» TASK 1
Transcribe the Spark bug report word for word. Begin at the words "Summary: Dataframe returns" and stop after "in the Row.".
» TASK 2
Answer these questions from the Spark bug report:
(a) Which Spark version is listed as affected?
(b) What value does the reporter expect as the answer?
(c) Which parser does the reporter believe the SQL statement uses?
» TASK 3
Continue the Spark bug report from the point where it stops.

» QUOTED PASSAGE
•••••
[jira] [Created] (SPARK-14309) Dataframe returns wrong results due to parsing incorrectly

Jerry Lam (JIRA) Thu, 31 Mar 2016 14:08:33 -0700

Jerry Lam created SPARK-14309:
---------------------------------

             Summary: Dataframe returns wrong results due to parsing incorrectly
                 Key: SPARK-14309
                 URL: https://issues.apache.org/jira/browse/SPARK-14309
             Project: Spark
          Issue Type: Bug
          Components: SQL
    Affects Versions: 1.5.1
            Reporter: Jerry Lam



I observed the below behavior using dataframe. The expected answer should be 60 
but there is no way to get the value unless to turn dataframe into rdd and 
access it in the Row.

I have include the SQL statement and it returns the correct result because I 
believe, it is using Hive parser.

{code}
val base = sc.parallelize(( 0 to 49).zip( 0 to 49) ++ (30 to 79).zip(50 to 
99)).toDF("id", "label")
val d1 = base.where($"label" < 60).as("d1")
•••••
» MATERIAL SUPPLIED
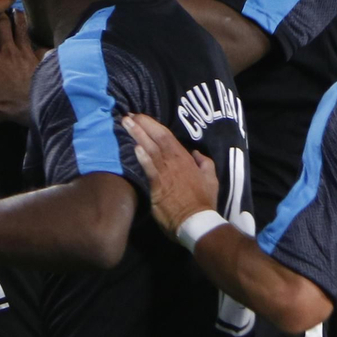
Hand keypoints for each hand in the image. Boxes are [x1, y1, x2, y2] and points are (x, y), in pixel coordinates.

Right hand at [0, 12, 41, 123]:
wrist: (34, 104)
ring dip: (19, 19)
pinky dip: (41, 41)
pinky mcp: (41, 59)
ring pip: (22, 29)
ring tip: (17, 10)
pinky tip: (43, 37)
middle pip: (3, 26)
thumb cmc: (2, 102)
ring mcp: (26, 53)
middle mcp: (8, 50)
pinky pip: (41, 45)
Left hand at [122, 113, 217, 237]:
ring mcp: (165, 173)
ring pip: (150, 149)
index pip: (166, 136)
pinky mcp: (158, 186)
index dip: (152, 125)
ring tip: (125, 124)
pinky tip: (134, 148)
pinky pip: (149, 169)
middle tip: (128, 116)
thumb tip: (196, 153)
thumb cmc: (203, 201)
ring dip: (137, 135)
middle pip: (156, 138)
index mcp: (184, 158)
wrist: (197, 221)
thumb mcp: (211, 178)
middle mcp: (174, 161)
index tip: (140, 117)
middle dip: (142, 125)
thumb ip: (205, 163)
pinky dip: (143, 158)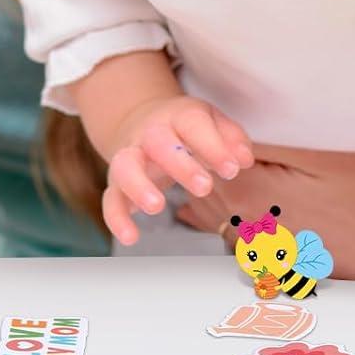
•••••
» EXPECTED ANSWER 1
Summary: Dataframe returns wrong results due to parsing incorrectly
                 Key: SPARK-14309
                 URL: https://issues.apache.org/jira/browse/SPARK-14309
             Project: Spark
          Issue Type: Bug
          Components: SQL
    Affects Versions: 1.5.1
            Reporter: Jerry Lam



I observed the below behavior using dataframe. The expected answer should be 60 
but there is no way to get the value unless to turn dataframe into rdd and 
access it in the Row.

» EXPECTED ANSWER 2
(a) 1.5.1
(b) 60
(c) The Hive parser

» EXPECTED ANSWER 3
val d2 = base.where($"label" === 60).as("d2")
d1.join(d2, "id").show
+---+-----+-----+
| id|label|label|
+---+-----+-----+
| 40|   40|   60|
+---+-----+-----+
d1.join(d2, "id").select(d1("label")).show
+-----+
|label|
+-----+
|   40|
+-----+
(expected answer: 40, right!)

d1.join(d2, "id").map{row => row.getAs[Int](2)}
d1.join(d2, "id").select(d2("label")).show
+-----+
|label|
+-----+
|   40|
+-----+
(expected answer: 60, wrong!)
d1.join(d2, "id").select(d2("label")).explain(true)

scala> d1.join(d2, "id").select(d2("label")).explain(true)
== Parsed Logical Plan ==
Project [label#3]
 Project [id#2,label#3,label#7]
  Join Inner, Some((id#2 = id#6))
   Subquery d1
    Filter (label#3 < 60)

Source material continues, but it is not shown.